Excerpt provided
Here goes with a list of food for thought, but before the boxes begin arriving, identify storage space!

I like Abelo poly hives because they're light, more thermally efficient than wood and ready to use straight from the box. Other poly makes have design drawbacks. Abelo is made to standard National dimensions, so compatible with wood National boxes you may pick up. If you choose wood, look at English cedar in the winter sales, rather than Western Red Cedar. English may be knotty but is better value, though accurate assembly is vital.

2 x Abelo National Ashforth hives (floor, 2 x brood, Ashforth feeder as permanent feeder & crownboard, deep roof)
8 x Abelo National poly supers
4 x BS* National poly nuc boxes (use 2 as 6-frame boxes or for swarm collection, 2 as 3-frame twins for mating spare QCs)
2 x wood-framed queen excluders
2 x split boards (make yourself) for economical vertical AS splits

60 x Maisemore 2nds DN4 frames
90 x Maisemore 2nds SN4 frames
500g Challenge 20mm gimp pins available widely; use a 4oz pein hammer

60 sheets DN wired foundation. KBS is consistently good quality
90 sheets SN unwired foundation (cheaper than wired; extract slowly in year 1)

Note:
1 * Maisemore nuc boxes are equally good, though 6 frame only; brood and super extensions etc are available & extension boxes are compatible with BS boxes
2 No dummy boards needed
3 No crownboards needed

Dadant smoker.
A decent hive tool: more difficult to find because some cheapies are good value and greater expense does not lead necessarily to better quality. Jero (a Portugese knife manufacturer) is the best in my experience but no longer available in the UK since Park Beekeeping closed, but I suggest you seek the necessity of a slim blade made of quality steel.

Long-cuff nitrile gloves allow sensitive handling and can be machine washed; Marigold last longer but the fit can be looser, which you will want to avoid.
Washing soda, lots of it. Wash your suit in it, wash your tools in it regularly.
Two buckets with lids: one for waste wax, one half full of water+half a bag of washing soda+one of these.

PS: don't buy a cheap suit unless you really have no option. These are the best.

Have you found the poly hives durable enough?

Data section

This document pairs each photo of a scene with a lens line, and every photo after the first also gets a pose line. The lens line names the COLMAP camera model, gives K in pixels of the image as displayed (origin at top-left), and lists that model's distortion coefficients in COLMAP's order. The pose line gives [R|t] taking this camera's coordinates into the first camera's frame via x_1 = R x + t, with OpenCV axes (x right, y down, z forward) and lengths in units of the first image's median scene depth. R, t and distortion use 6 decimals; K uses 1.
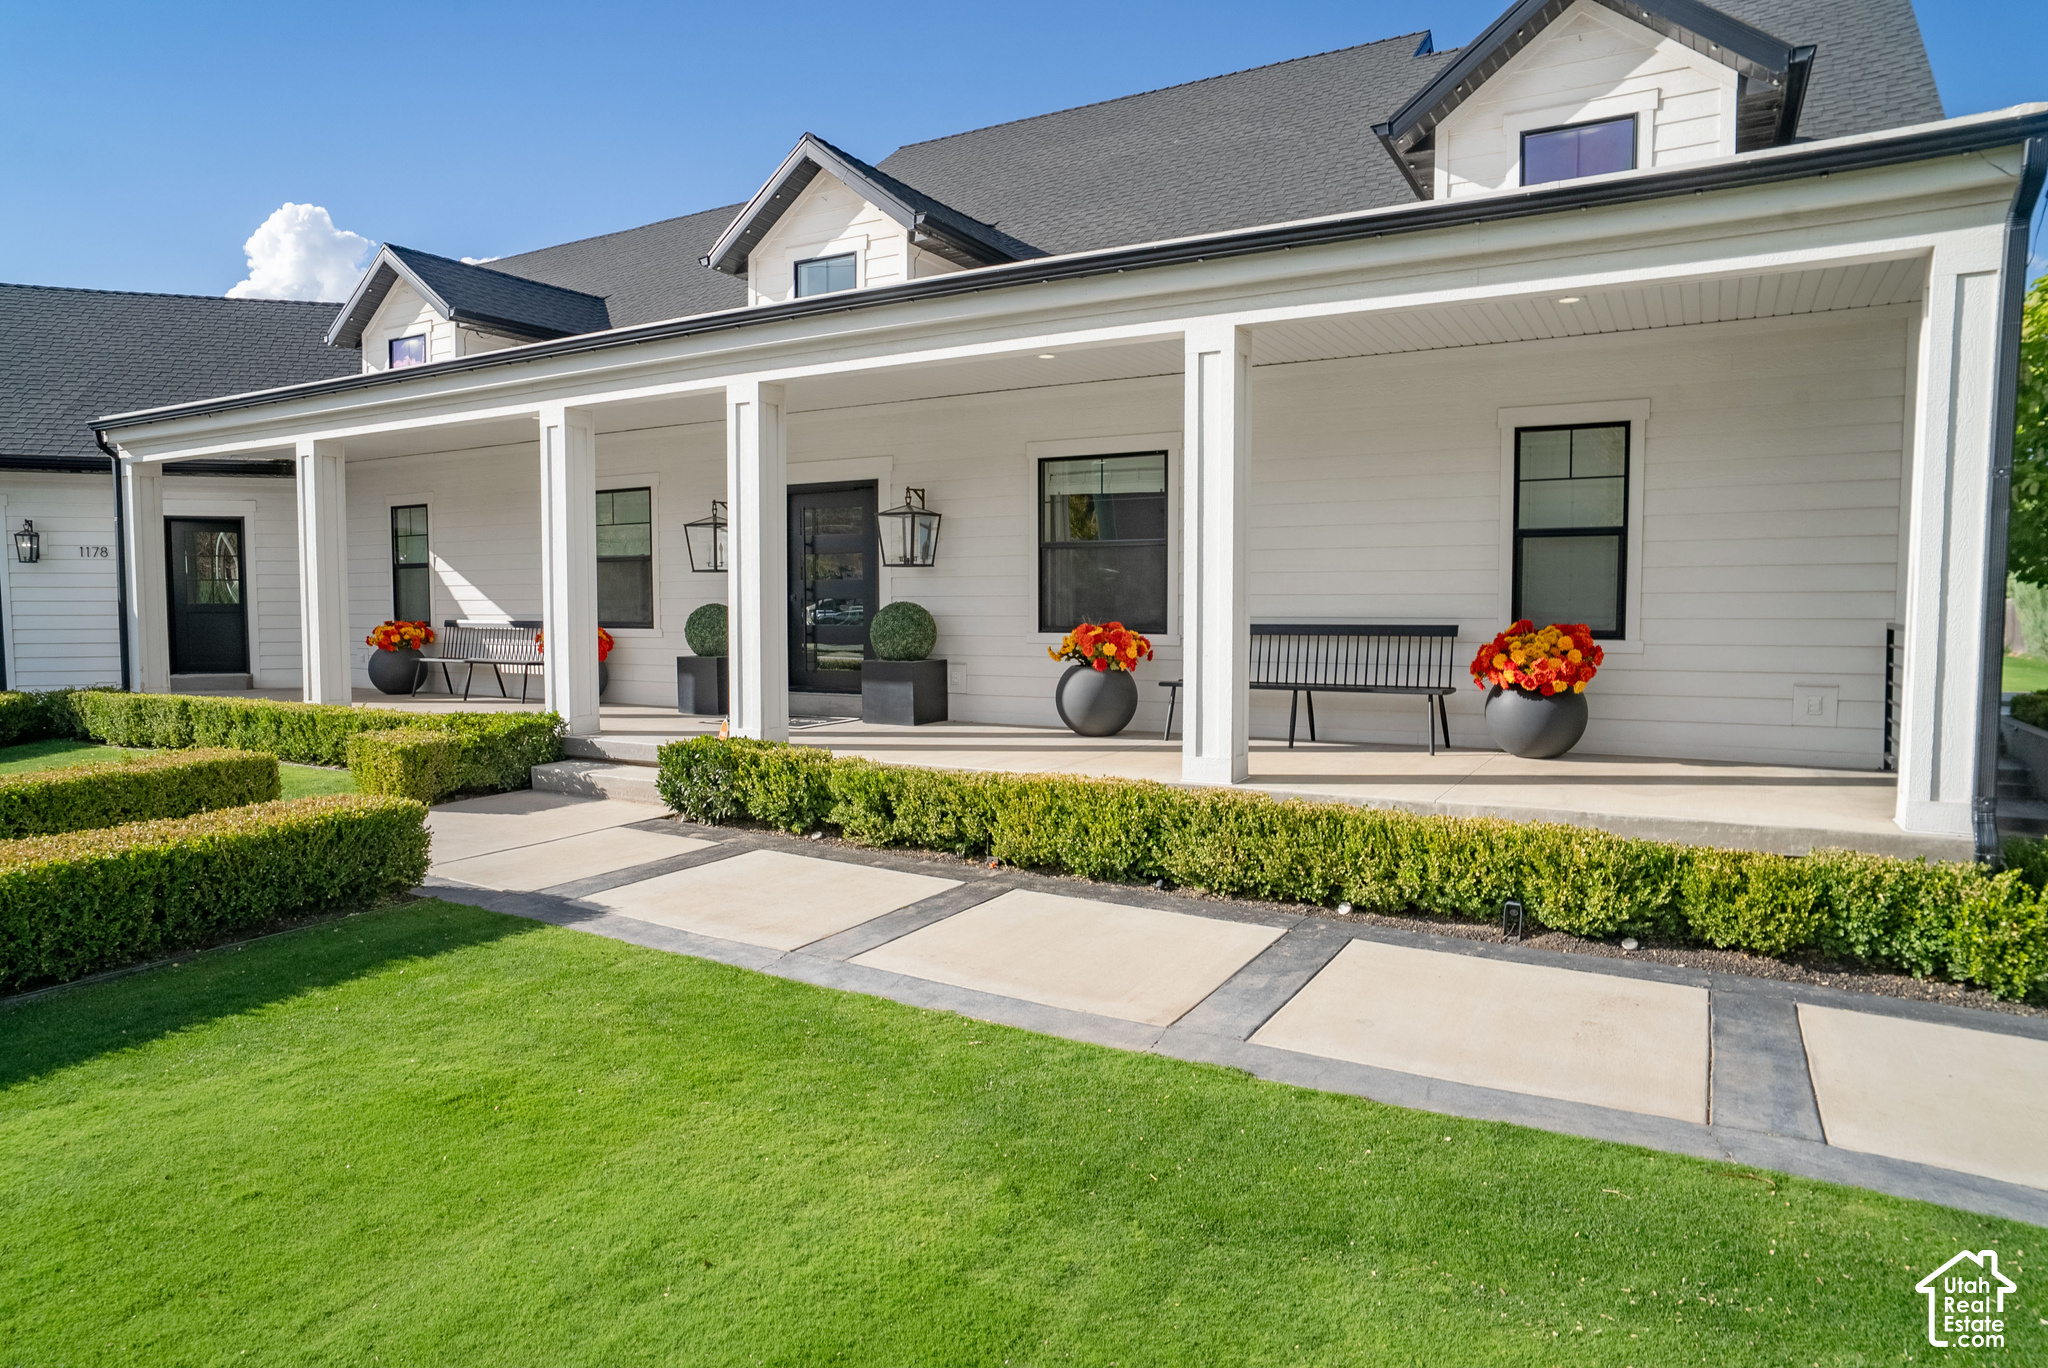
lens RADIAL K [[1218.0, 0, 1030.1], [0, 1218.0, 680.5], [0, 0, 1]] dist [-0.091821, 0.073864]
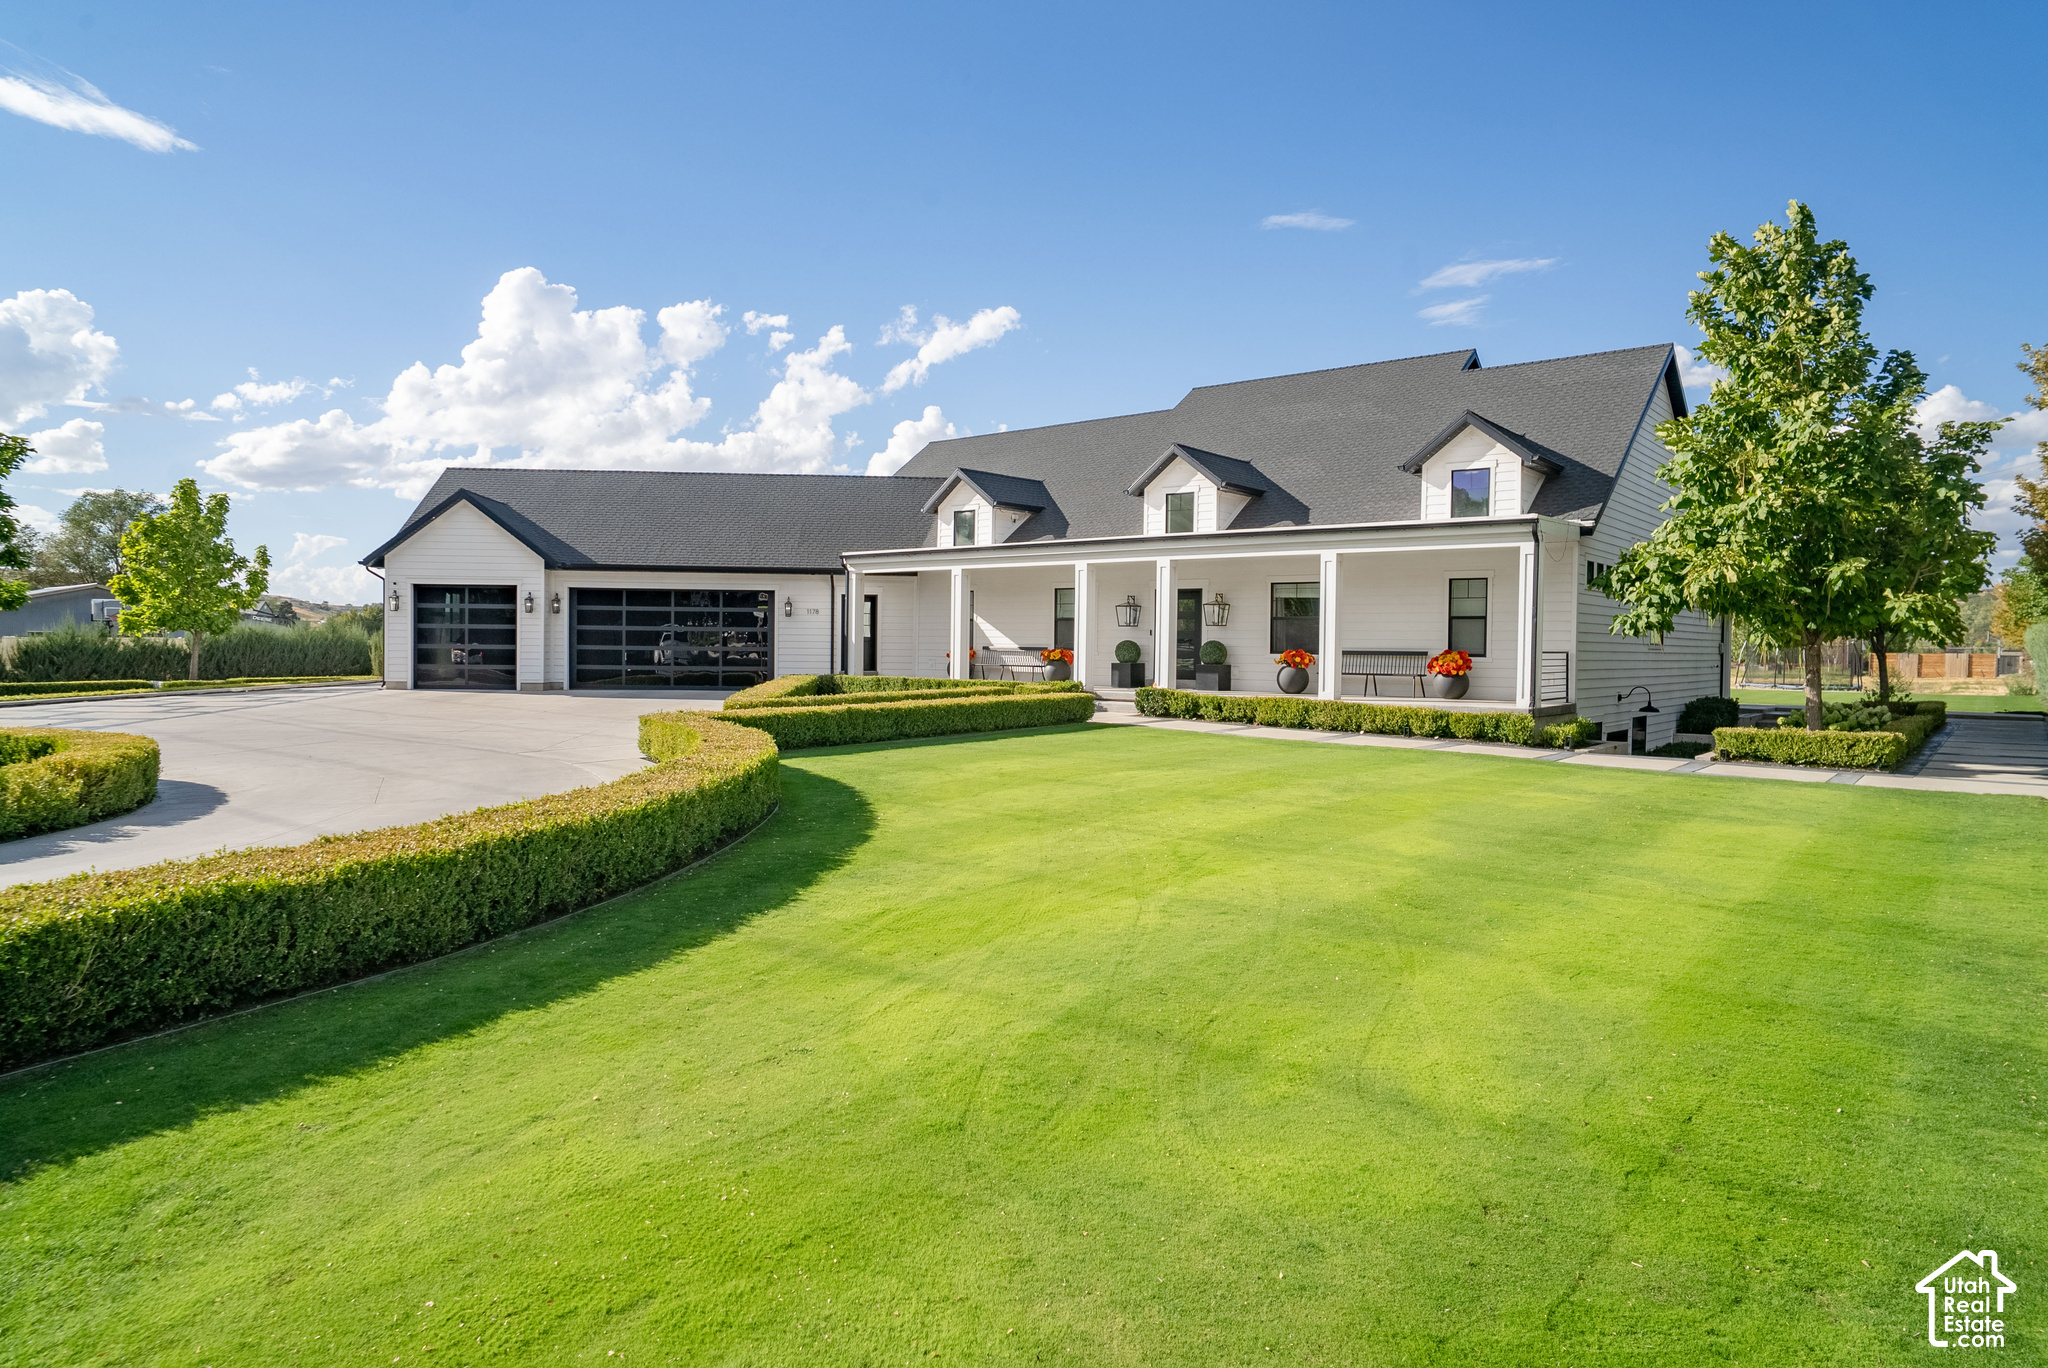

Problem 1
According to the beekeeping equipment advice, what makes Abelo poly hives appealing?
Problem 2
Write what comes next in the beekeeping equipment advice, picking up after its final question.

Exercise result 1
They are light, more thermally efficient than wood, and ready to use straight from the box.

Exercise result 2
I have four colonies that up to last week had made no swarm preps. I’m dreading what I might find today. Hastily making frames up. Don’t want to nuc queens on the cusp of a flow. Have only enough kit for two Demarees. Never done one this late. Or might do what Pete little recommended. I have already done two. Seems to work.
I am interested Dani why you wouldn’t want to nuc a queen on the cusp of a flow, there would be plenty of brood to follow on, the brood gap would come later. I know you know your bees, so I am probably missing something. Does nuc’ing the queen effect their foraging?
I ask because I have just nuc’d two queens at the start of the blackberry flow.
 
I just don’t like interrupting the cohesion of the colony once they are busy in the summer.
There is a manipulation described by somebody whose name escapes me where the queen is removed from the colony at the beginning of the flow on purpose so that the bees forage instead of rear brood. I don’t know enough about colony dynamics regarding nurse bees full of fat hypo pharyngeal glands transitioning to foragers.
So my reply us unscientific.

PS. David Evans has a bit about this here
https://www.theapiarist.org/queen-rearing-miscellany/
 
It’s an interesting observation
I wonder if anybody does it to maximise honey flow.
Thank you for your explanation and the link, it is an interesting observation, I have four similar hives two Q+ & two Q-, so I will see how the get on with the blackberry. But even if the observation was scientifically proven, I wouldn’t follow it, it would just be another stressor for the bees.
 
Thank you for your explanation and the link, it is an interesting observation, I have four similar hives two Q+ & two Q-, so I will see how the get on with the blackberry. But even if the observation was scientifically proven, I wouldn’t follow it, it would just be another stressor for the bees.
I agree. Though I like having honey and I’m disappointed if the season is bad it’s not the end of the world for me.
 
Have you found the poly hives durable enough?
Yes.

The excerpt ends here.